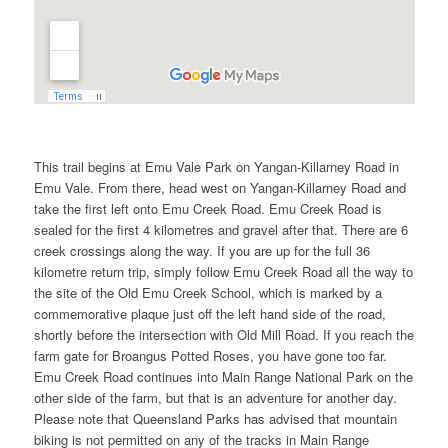
This trail begins at Emu Vale Park on Yangan-Killarney Road in
Emu Vale. From there, head west on Yangan-Killarney Road and
take the first left onto Emu Creek Road. Emu Creek Road is
sealed for the first 4 kilometres and gravel after that. There are 6
creek crossings along the way. If you are up for the full 36
kilometre return trip, simply follow Emu Creek Road all the way to
the site of the Old Emu Creek School, which is marked by a
commemorative plaque just off the left hand side of the road,
shortly before the intersection with Old Mill Road. If you reach the
farm gate for Broangus Potted Roses, you have gone too far.
Emu Creek Road continues into Main Range National Park on the
other side of the farm, but that is an adventure for another day.
Please note that Queensland Parks has advised that mountain
biking is not permitted on any of the tracks in Main Range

### Work required
Are you able to set down all the lines above exactly, without any pictures?

### Reply
This trail begins at Emu Vale Park on Yangan-Killarney Road in
Emu Vale. From there, head west on Yangan-Killarney Road and
take the first left onto Emu Creek Road. Emu Creek Road is
sealed for the first 4 kilometres and gravel after that. There are 6
creek crossings along the way. If you are up for the full 36
kilometre return trip, simply follow Emu Creek Road all the way to
the site of the Old Emu Creek School, which is marked by a
commemorative plaque just off the left hand side of the road,
shortly before the intersection with Old Mill Road. If you reach the
farm gate for Broangus Potted Roses, you have gone too far.
Emu Creek Road continues into Main Range National Park on the
other side of the farm, but that is an adventure for another day.
Please note that Queensland Parks has advised that mountain
biking is not permitted on any of the tracks in Main Range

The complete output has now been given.